2002 yılı çalışmaları ile Mezraa-Teleilat höyüğü, yalnızca Anadolu'da değil, Yakın Doğu genelinde, Neolitik Çağın tüm gelişim sürecini kesintisiz olarak yansıtan en önemli kazı yeri durumuna gelmiştir. Bu önemli yerleşmenin en eski evrelerine tarihlenen bir savunma duvarının bulunması, tarihöncesi arkeolojisinde uzun yıllardan bu yana süregelen ve Filistin'deki Jericho "suru" ile ilgili tartışmalara yeni bir boyut kazandıracak niteliktedir. Bilindiği gibi Jericho'da, bundan yaklaşık 50 yıl kadar önce Mezraa-Teleilat ile aynı çağa, yaklaşık olarak İ.O. 8 Bin yıllarına tarihlenen anıtsal bir çevre duvarı bulunmuş ve bu duvarın amacı ile ilgili yoğun bir tartışma başlamıştır.

Mezraa-Teleilat 2002 yılı çalışmalarında, III. Evreye tarihlenen çok sayıda kireçtaşı heykelcik bulunmustur. Bunların tümü arkalıklı bir koltukta oturur durumda erkek figürlerini betimlemektedir. Yerleşme için önem taşıdığı anlaşılan ve beklenenlerin tersine ana tanrıça yerine erkek bir tanrının varlığı, bu dönemin değerlendirilmesi açısından önem taşımaktadır. Gene bu yıl ortaya çıkan buluntuların arasında, çok özenli işçilik sergileyen su mermeri taş kaplar ile takıları sayabiliriz.

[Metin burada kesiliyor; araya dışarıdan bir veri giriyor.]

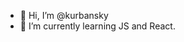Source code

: - 👋 Hi, I’m @kurbansky
- 🌱 I’m currently learning JS and React.



<!---
kurbansky/kurbansky is a ✨ special ✨ repository because its `README.md` (this file) appears on your GitHub profile.
You can click the Preview link to take a look at your changes.
--->
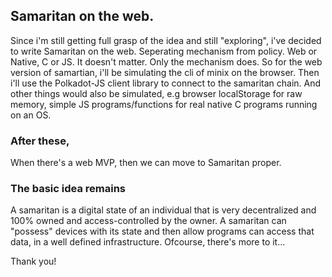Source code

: ## Samaritan on the web.

Since i'm still getting full grasp of the idea and still "exploring", i've decided to write Samaritan on the web. Seperating mechanism from policy.
Web or Native, C or JS. It doesn't matter. Only the mechanism does. 
So for the web version of samartian, i'll be simulating the cli of minix on the browser. 
Then i'll use the Polkadot-JS client library to connect to the samaritan chain.
And other things would also be simulated, e.g browser localStorage for raw memory, simple JS programs/functions for real native C programs running on an OS.

### After these,
When there's a web MVP, then we can move to Samaritan proper.

### The basic idea remains
A samaritan is a digital state of an individual that is very decentralized and 100% owned and access-controlled by the owner. A samaritan can "possess" 
devices with its state and then allow programs can access that data, in a well defined infrastructure. 
Ofcourse, there's more to it...


Thank you!
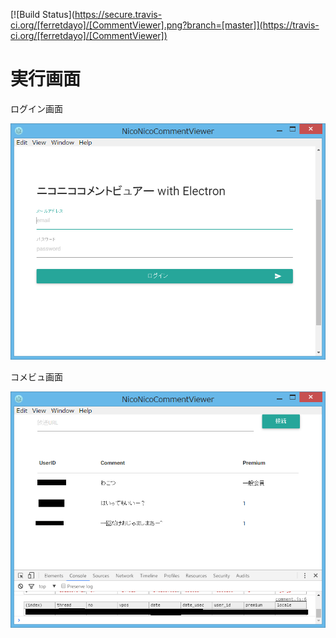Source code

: [![Build Status](https://secure.travis-ci.org/[ferretdayo]/[CommentViewer].png?branch=[master]](https://travis-ci.org/[ferretdayo]/[CommentViewer])

# 実行画面

ログイン画面

![ログイン画面](./readme/comment2.png)

コメビュ画面

![コメビュ画面](./readme/comment.png)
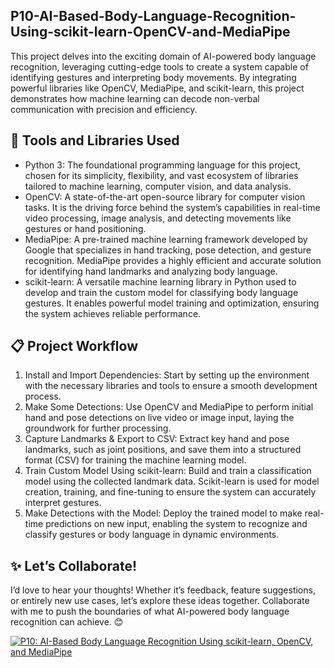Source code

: ## P10-AI-Based-Body-Language-Recognition-Using-scikit-learn-OpenCV-and-MediaPipe

This project delves into the exciting domain of AI-powered body language recognition, leveraging cutting-edge tools to create a system capable of identifying gestures and interpreting body movements. By integrating powerful libraries like OpenCV, MediaPipe, and scikit-learn, this project demonstrates how machine learning can decode non-verbal communication with precision and efficiency.

## 🔧 Tools and Libraries Used
- Python 3: The foundational programming language for this project, chosen for its simplicity, flexibility, and vast ecosystem of libraries tailored to machine learning, computer vision, and data analysis.
- OpenCV: A state-of-the-art open-source library for computer vision tasks. It is the driving force behind the system’s capabilities in real-time video processing, image analysis, and detecting movements like gestures or hand positioning.
- MediaPipe: A pre-trained machine learning framework developed by Google that specializes in hand tracking, pose detection, and gesture recognition. MediaPipe provides a highly efficient and accurate solution for identifying hand landmarks and analyzing body language.
- scikit-learn: A versatile machine learning library in Python used to develop and train the custom model for classifying body language gestures. It enables powerful model training and optimization, ensuring the system achieves reliable performance.

## 📋 Project Workflow
1. Install and Import Dependencies: Start by setting up the environment with the necessary libraries and tools to ensure a smooth development process.
2. Make Some Detections: Use OpenCV and MediaPipe to perform initial hand and pose detections on live video or image input, laying the groundwork for further processing.
3. Capture Landmarks & Export to CSV: Extract key hand and pose landmarks, such as joint positions, and save them into a structured format (CSV) for training the machine learning model.
4. Train Custom Model Using scikit-learn: Build and train a classification model using the collected landmark data. Scikit-learn is used for model creation, training, and fine-tuning to ensure the system can accurately interpret gestures.
5. Make Detections with the Model: Deploy the trained model to make real-time predictions on new input, enabling the system to recognize and classify gestures or body language in dynamic environments.

## ✨ Let’s Collaborate!
I’d love to hear your thoughts! Whether it’s feedback, feature suggestions, or entirely new use cases, let’s explore these ideas together. Collaborate with me to push the boundaries of what AI-powered body language recognition can achieve. 😊

[![P10: AI-Based Body Language Recognition Using scikit-learn, OpenCV, and MediaPipe](https://img.youtube.com/vi/b9LSzIkv3K4/0.jpg)](https://youtu.be/b9LSzIkv3K4)

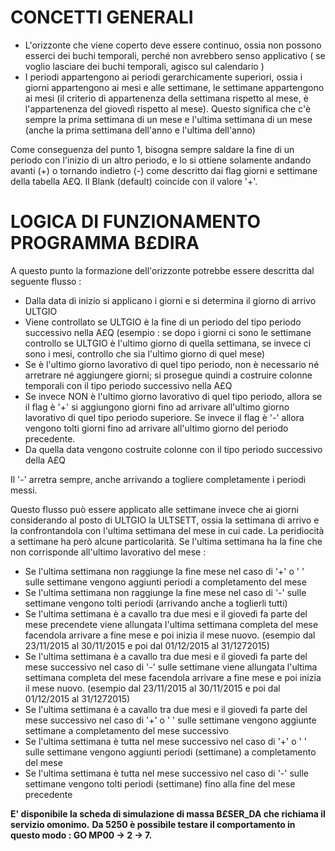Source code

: # CONCETTI GENERALI


- L'orizzonte che viene coperto deve essere continuo, ossia non possono esserci dei buchi temporali, perché non avrebbero senso applicativo ( se voglio lasciare dei buchi temporali, agisco sul calendario )
- I periodi appartengono ai periodi gerarchicamente superiori, ossia i giorni appartengono ai mesi e alle settimane, le settimane appartengono ai mesi  (il criterio di appartenenza della settimana rispetto al mese, è l'appartenenza del giovedì rispetto al mese). Questo significa che c'è sempre la prima settimana di un mese e l'ultima settimana di un mese (anche la prima settimana dell'anno e l'ultima dell'anno)

Come conseguenza del punto 1, bisogna sempre saldare la fine di un periodo con l'inizio di un altro periodo, e lo si ottiene solamente andando avanti (+) o tornando indietro (-) come descritto dai flag giorni e settimane della tabella A£Q.
Il Blank (default) coincide con il valore '+'.


# LOGICA DI FUNZIONAMENTO PROGRAMMA B£DIRA

A questo punto la formazione dell'orizzonte potrebbe essere descritta dal seguente flusso : 

- Dalla data di inizio si applicano i giorni e si determina il giorno di arrivo ULTGIO
- Viene controllato se ULTGIO è la fine di un periodo del tipo periodo successivo nella A£Q (esempio :  se dopo i giorni ci sono le settimane controllo se ULTGIO è l'ultimo giorno di quella settimana, se invece ci sono i mesi, controllo che sia l'ultimo giorno di quel mese)
- Se è l'ultimo giorno lavorativo di quel tipo periodo, non è necessario né arretrare né aggiungere giorni; si prosegue quindi a costruire colonne temporali con il tipo periodo successivo nella A£Q
- Se invece NON è l'ultimo giorno lavorativo di quel tipo periodo, allora se il flag è '+' si aggiungono giorni fino ad arrivare all'ultimo giorno lavorativo di quel tipo periodo superiore. Se invece il flag è '-' allora vengono tolti giorni fino ad arrivare all'ultimo giorno del periodo precedente.
- Da quella data vengono costruite colonne con il tipo periodo successivo della A£Q


Il '-' arretra sempre, anche arrivando a togliere completamente i periodi messi.

Questo flusso può essere applicato alle settimane invece che ai giorni considerando al posto di ULTGIO la ULTSETT, ossia la settimana di arrivo e la confrontandola con l'ultima settimana del mese in cui cade.
La peridiocità a settimane ha però alcune particolarità.
Se l'ultima settimana ha la fine che non corrisponde all'ultimo lavorativo del mese : 

- Se l'ultima settimana non raggiunge la fine mese nel caso di '+' o ' ' sulle settimane vengono aggiunti periodi a completamento del mese
- Se l'ultima settimana non raggiunge la fine mese nel caso di '-' sulle settimane vengono tolti periodi (arrivando anche a toglierli tutti)
- Se l'ultima settimana è a cavallo tra due mesi e il giovedì fa parte del mese precendete viene allungata l'ultima settimana completa del mese facendola arrivare a fine mese e poi inizia il mese nuovo. (esempio dal 23/11/2015 al 30/11/2015 e poi dal 01/12/2015 al 31/1272015)
- Se l'ultima settimana è a cavallo tra due mesi e il giovedì fa parte del mese successivo nel caso di '-' sulle settimane viene allungata l'ultima settimana completa del mese facendola arrivare a fine mese e poi inizia il mese nuovo. (esempio dal 23/11/2015 al 30/11/2015 e poi dal 01/12/2015 al 31/1272015)
- Se l'ultima settimana è a cavallo tra due mesi e il giovedì fa parte del mese successivo nel caso di '+' o ' ' sulle settimane vengono aggiunte settimane a completamento del mese successivo
- Se l'ultima settimana è tutta nel mese successivo nel caso di '+' o ' ' sulle settimane vengono aggiunti periodi (settimane) a completamento del mese
- Se l'ultima settimana è tutta nel mese successivo nel caso di '-' sulle settimane vengono tolti periodi (settimane) fino alla fine del mese precedente


**E' disponibile la scheda di simulazione di massa B£SER_DA che richiama il servizio omonimo.**
**Da 5250 è possibile testare il comportamento in questo modo :  GO MP00 -> 2 -> 7.**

Kültür tarihi açısından, yalnızca yörenin değil, tüm uygarlığın oluşum sürecinin anlaşılmasına katkıda bulunacak kadar önemli bilgi veren Mezraa-Teleilat kazıları ile ortaya çıkan kalıntıların, çağdaş bir anlayış içinde korunarak gelecek kuşaklara aktarılması ve böylelikle ileride bölge turizmine de katkıda bulunması için çalışmalara başlanmıştır. Bu tür bir uygulama için gerekli projelerin oluşturulmasma kadar geçecek sürede, kalıntıların bozulmaması için geçici koruma önlemleri alınmıştır.